WHAT TO DO.
Faithfully repeat each entry below, minus the pictures.

------ INPUT DATA ------

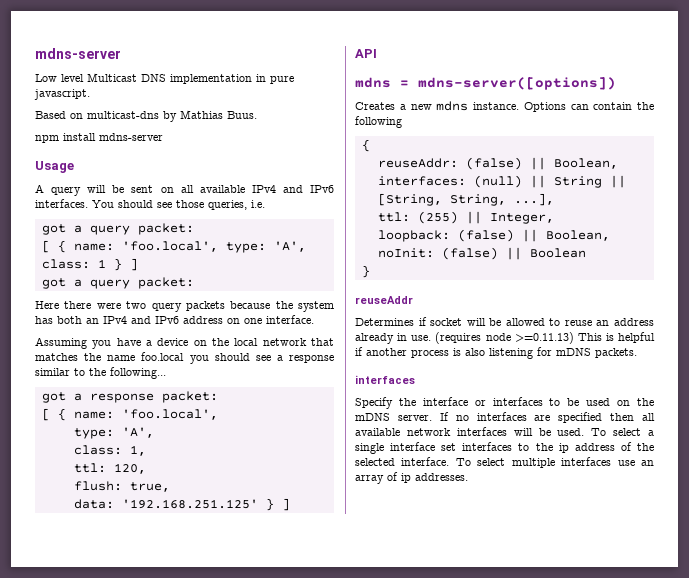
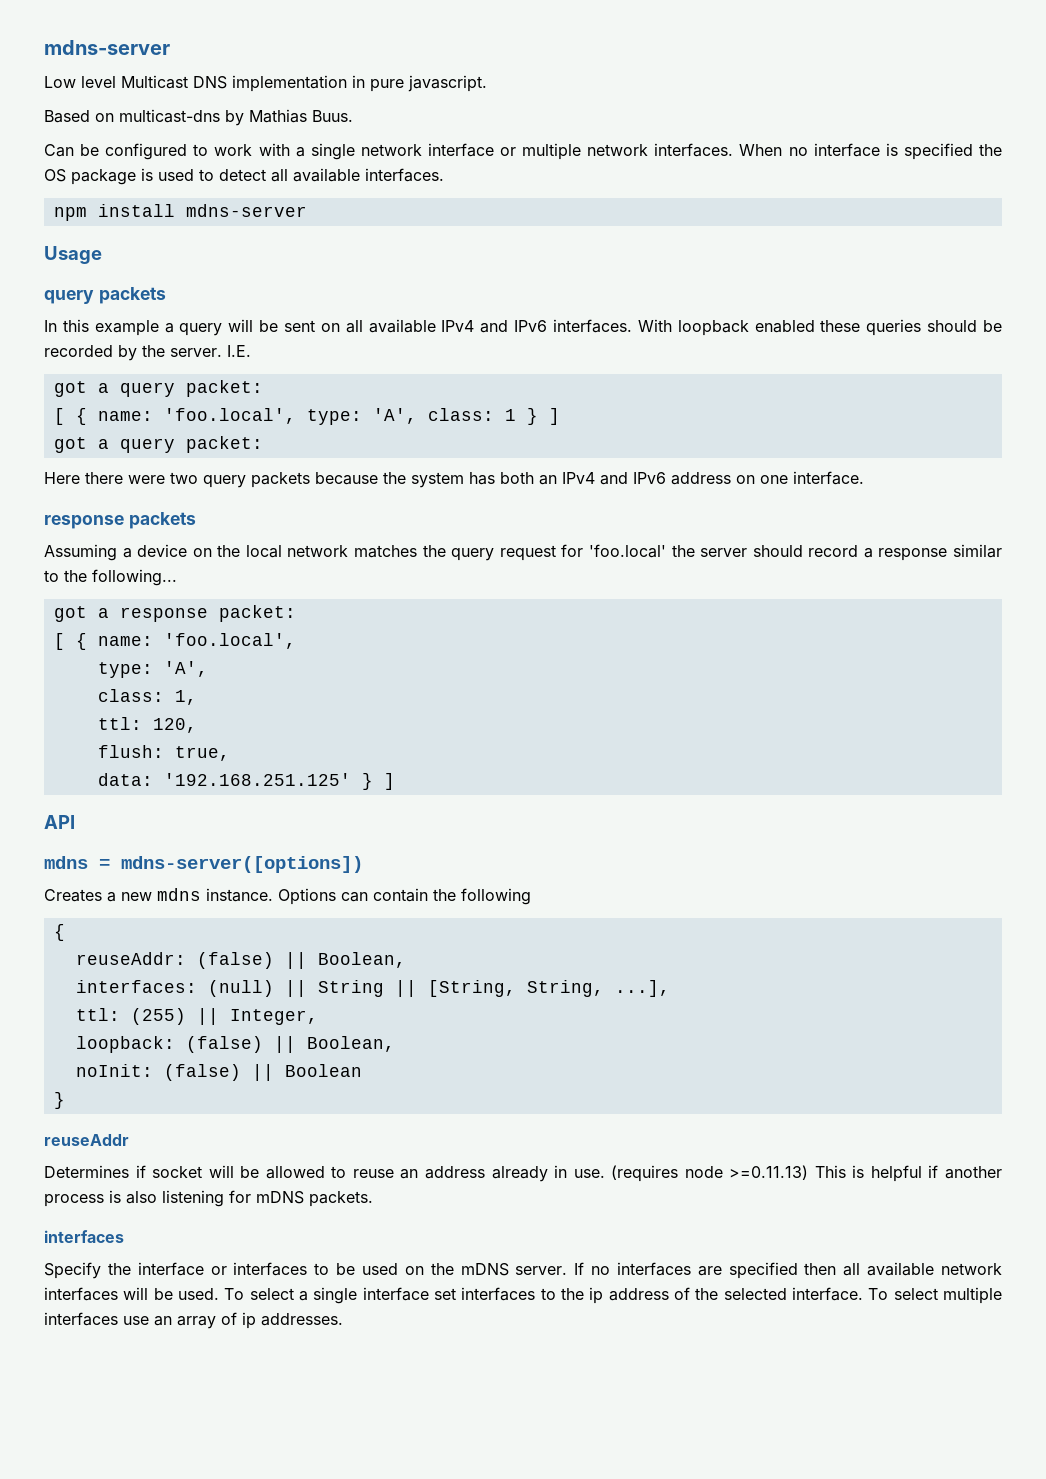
[35,133,163,143] [35,161,74,173] [35,184,44,193] npm install mdns-server // Usage // A -> [44,143,1002,160] [44,168,444,185] [53,204,307,221] [44,246,102,264] [44,287,166,304] [44,319,174,336] Can be configured to work with a single network interface or multiple network interfaces. When no interface is specified the OS package is used to detect all available interfaces. // npm install mdns-server // Usage // query packets // In this example a
[92,200,265,210] You should see those queries, i.e. -> [637,319,1002,336] [44,345,251,361] With loopback enabled these queries should be recorded by the server. I.E.
(314, 319) none -> [44,512,196,529] // response packets
[92,338,141,349] you have -> (117, 552) none
[311,338,334,346] that -> (349, 551) none
[107,352,271,364] name foo.local you should see -> [451,544,859,561] query request for 'foo.local' the server should record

------

EXERCISE ANSWER.
[35,133,163,143] [35,161,74,173] [35,184,44,193] npm install mdns-server // Usage // A -> [44,143,1002,160] [44,168,444,185] [53,204,307,221] [44,246,102,264] [44,287,166,304] [44,319,174,336] Can be configured to work with a single network interface or multiple network interfaces. When no interface is specified the OS package is used to detect all available interfaces. // npm install mdns-server // Usage // query packets // In this example a
[92,200,265,210] You should see those queries, i.e. -> [637,319,1002,336] [44,345,251,361] With loopback enabled these queries should be recorded by the server. I.E.
(314, 319) none -> [44,512,196,529] // response packets
[92,338,141,349] you have -> (117, 552) none
[311,338,334,346] that -> (349, 551) none
[107,352,271,364] name foo.local you should see -> [451,544,859,561] query request for 'foo.local' the server should record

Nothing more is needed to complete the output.